Giulia Anders, Actes Sud, 2017
De la bonne vulgarisation scientifique, mais qui en dit peut-être plus long sur l’épistémologie de la science moderne qu’un traité savant : la biologiste assume, avec entrain, de raconter la digestion avec force personnages (les sucs, les bactéries, les différents organes) et péripéties (le dialogue des deux sphincters pour l’expulsion de matière fécale, avec Monsieur Cerveau à l’arrière-plan). Chaque acteur a son rôle, chaque organe, microorganisme ou molécule a sa fonction, constituant une trame narrative où pénètre la part de tarte aux fraises, pour en ressortir digérer. On dévoile les astuces (le trou de l’œsophage dans l’estomac un peu décalé), on s’apitoie sur les êtres méconnus ou délaissés (les amygdales, l’appendice) pour leur redonner leurs lettres de noblesse, leur place dans l’histoire.
La métaphore principale me semble rester celle du mécanisme : des emboitements de processus, le traitement algorithmique des aliments, avec quelques ratés nécessitant l’intervention du mécanicien. L’usine cellulaire, mais sans pousser l’anthropomorphisme jusqu’à la culture de l’organisation, son investissement symbolique.

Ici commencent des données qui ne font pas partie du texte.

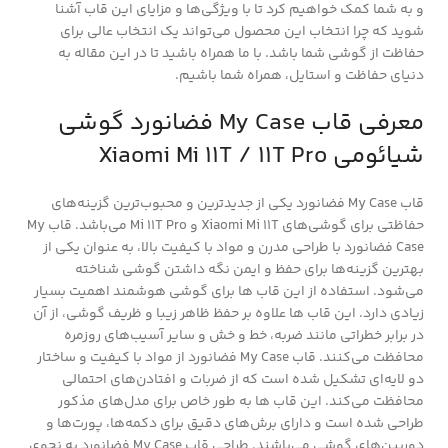
و به شما کمک خواهیم کرد تا با ویژگی‌ها و مزایای این قاب آشنا
شوید که چرا انتخاب این محصول می‌تواند یک انتخاب عالی برای
حفاظت از گوشی شما باشد. با ما همراه باشید تا در این مقاله به
دنیای حفاظت و استایل، همراه شما باشیم.
معرفی قاب My Case فضانورد گوشی
شیائومی Xiaomi Mi 11T / 11T Pro
قاب My Case فضانورد یکی از جدیدترین و محبوب‌ترین گزینه‌های
حفاظتی برای گوشی‌های Xiaomi Mi 11T و Mi 11T Pro می‌باشد. قاب My
Case فضانورد با طراحی مدرن و مواد با کیفیت بالا، به عنوان یکی از
بهترین گزینه‌ها برای حفظ و ایمن نگه داشتن گوشی شناخته
می‌شود. استفاده از این قاب ها برای گوشی هوشمند اهمیت بسیار
زیادی دارد. این قاب ها علاوه بر حفظ ظاهر زیبا و ظریف گوشی، از آن
در برابر خطراتی مانند ضربه، خط و خش و سایر آسیب‌های روزمره
محافظت می‌کنند. قاب My Case فضانورد از مواد با کیفیت و ساختار
دو لایه‌ای تشکیل شده است که از ضربات و افتادن‌های احتمالی
محافظت می‌کند. این قاب ها به طور خاص برای مدل‌های مذکور
طراحی شده است و دارای برش‌های دقیق برای دکمه‌ها، پورت‌ها و
دوربین‌های گوشی می‌باشند. طراحی قاب My Case فضانورد به نحوی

Elle aborde, par la bande, la dimension disant psychologique, symbolique de ce qu’on « digère » plus ou moins bien (page 103 : l’inconscient, c’est l’organique sans sensation directe).
Du ravage de la notion de greffe : les organes sont-ils vraiment interchangeables ? Ou encore de l’approche médicamenteuse : on administre un même produit à l’ensemble du corps.
De l’unité corporelle : un seul système digestif, qui définit un individu. Rappel sur le développement embryonnaire (pages 20 et 21) : agencements de trois tubes (système sanguin, nerveux et digestif).